Produzenten und Produkte, die einer destruktiven Kultur zuarbeiten, werden gewohnheitsmäßig belobigt. Statt dessen müßten sie aber öffentlich denunziert werden. Vieles weist darauf hin, daß Verbotsstrategien kein hilfreiches Mittel wider den massenkulturellen Krieg sind. Alles jedoch spricht dafür, gesetzlich eine äußere Kennzeichnungspflicht für alle Unterhaltungsprodukte vorzuschreiben, bei denen Staat, Militär, Rüstungsindustrie oder andere Kriegsprofiteure mitgewirkt haben. Im Sinne eines demokratischen Verbraucherschutzes wäre eine solche Maßnahme eigentlich als etwas Selbstverständliches zu erwarten. Die sogenannte Öffentlichkeitsarbeit der Bundeswehr muß für die Allgemeinheit in allen Belangen transparent sein und darf – auch bei TV-Kooperationen – den von der Verfassung eingegrenzten Informationsauftrag nicht überschreiten. Die restriktivsten Bestimmungen des Jugendmedienschutzes sind auf sie anzuwenden: keine Kriegsverherrlichung, keine Form von Militarismus, kein Militainment und keine Werbung für Kriegsabenteuer. Friedensforschung, Friedensinitiativen und Friedenskulturschaffende sind für ihre Öffentlichkeitsarbeit vom Staat zumindest mit dem gleichen Budget auszustatten wie die Bundeswehr. Eine solidarische und friedensförderliche Ästhetik kann sich allerdings nicht über bloße Antigewalt- und Antikriegsbotschaften entwickeln. Im Mittelpunkt aller politischen Bemühungen hat die Förderung einer lebensfreundlichen Kultur zu stehen.

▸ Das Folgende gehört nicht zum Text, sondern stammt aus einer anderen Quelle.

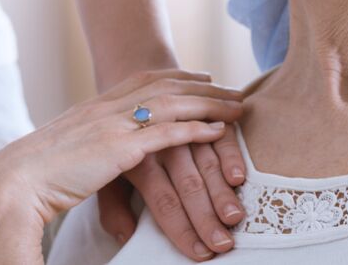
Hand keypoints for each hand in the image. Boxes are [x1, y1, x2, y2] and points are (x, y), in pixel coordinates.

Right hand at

Peter Bürger ist katholischer Theologe, Publizist und politisch in der Friedensbewegung aktiv. Im letzten Jahr wurde er für seine umfangreiche Studie »Kino der Angst – Terror, Krieg und Staatskunst aus Hollywood« mit dem Bertha-von-Suttner-Preis in der Kategorie »Film und Medien« ausgezeichnet. Soeben ist im Heise Zeitschriftenverlag von ihm das Buch »Bildermaschine für den Krieg – Das Kino und die Militarisierung der Weltgesellschaft« erschienen.